**RECORDS FOR THIS TASK**:
▼

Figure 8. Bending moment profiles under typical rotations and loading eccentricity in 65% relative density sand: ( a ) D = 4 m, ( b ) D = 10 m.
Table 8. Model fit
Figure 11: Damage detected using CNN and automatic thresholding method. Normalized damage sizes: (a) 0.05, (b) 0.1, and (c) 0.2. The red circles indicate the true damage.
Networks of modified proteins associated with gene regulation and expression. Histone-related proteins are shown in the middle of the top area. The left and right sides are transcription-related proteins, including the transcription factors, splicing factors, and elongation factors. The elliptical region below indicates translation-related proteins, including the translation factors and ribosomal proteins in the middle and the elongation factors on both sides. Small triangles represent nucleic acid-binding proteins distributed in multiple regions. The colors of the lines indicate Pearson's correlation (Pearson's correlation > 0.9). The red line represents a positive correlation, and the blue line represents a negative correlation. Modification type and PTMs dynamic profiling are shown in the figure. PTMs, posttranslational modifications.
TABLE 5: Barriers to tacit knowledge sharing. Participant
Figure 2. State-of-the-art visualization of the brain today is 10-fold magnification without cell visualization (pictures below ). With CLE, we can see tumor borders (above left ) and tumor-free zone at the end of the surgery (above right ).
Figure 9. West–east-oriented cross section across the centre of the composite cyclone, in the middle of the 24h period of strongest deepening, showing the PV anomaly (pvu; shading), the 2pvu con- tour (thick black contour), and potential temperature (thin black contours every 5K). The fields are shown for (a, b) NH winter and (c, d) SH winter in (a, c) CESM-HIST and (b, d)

▲
▼

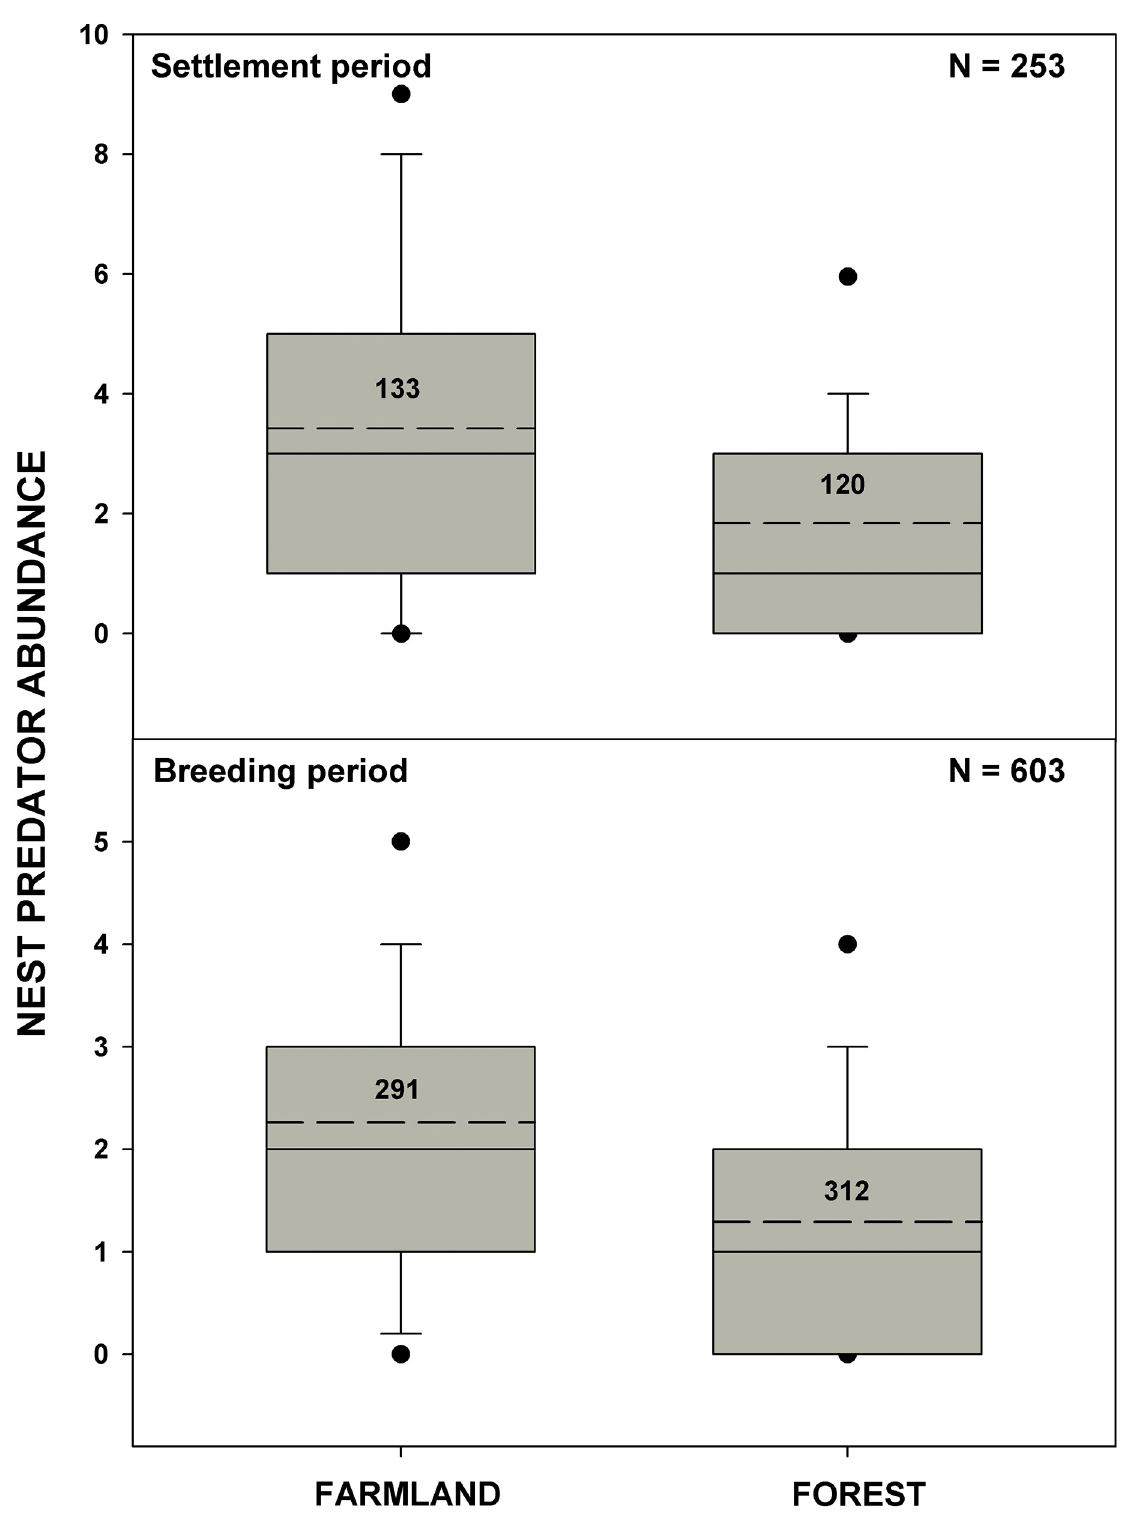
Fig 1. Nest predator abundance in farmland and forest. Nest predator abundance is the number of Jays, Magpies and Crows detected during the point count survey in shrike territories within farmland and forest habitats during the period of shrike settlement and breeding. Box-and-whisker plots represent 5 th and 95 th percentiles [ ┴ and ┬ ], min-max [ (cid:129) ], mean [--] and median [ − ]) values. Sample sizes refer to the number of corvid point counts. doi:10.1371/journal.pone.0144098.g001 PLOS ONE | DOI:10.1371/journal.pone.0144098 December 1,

▲

**WHAT THE TASK ASKS**: From the material above, set down exactly the lines starting at the one with "Networks of modified" and ending at the one with "Figure 9. West–east-oriented", end lines included.

**SOLUTION FOR THIS EXERCISE**:
Networks of modified proteins associated with gene regulation and expression. Histone-related proteins are shown in the middle of the top area. The left and right sides are transcription-related proteins, including the transcription factors, splicing factors, and elongation factors. The elliptical region below indicates translation-related proteins, including the translation factors and ribosomal proteins in the middle and the elongation factors on both sides. Small triangles represent nucleic acid-binding proteins distributed in multiple regions. The colors of the lines indicate Pearson's correlation (Pearson's correlation > 0.9). The red line represents a positive correlation, and the blue line represents a negative correlation. Modification type and PTMs dynamic profiling are shown in the figure. PTMs, posttranslational modifications.
TABLE 5: Barriers to tacit knowledge sharing. Participant
Figure 2. State-of-the-art visualization of the brain today is 10-fold magnification without cell visualization (pictures below ). With CLE, we can see tumor borders (above left ) and tumor-free zone at the end of the surgery (above right ).
Figure 9. West–east-oriented cross section across the centre of the composite cyclone, in the middle of the 24h period of strongest deepening, showing the PV anomaly (pvu; shading), the 2pvu con- tour (thick black contour), and potential temperature (thin black contours every 5K). The fields are shown for (a, b) NH winter and (c, d) SH winter in (a, c) CESM-HIST and (b, d)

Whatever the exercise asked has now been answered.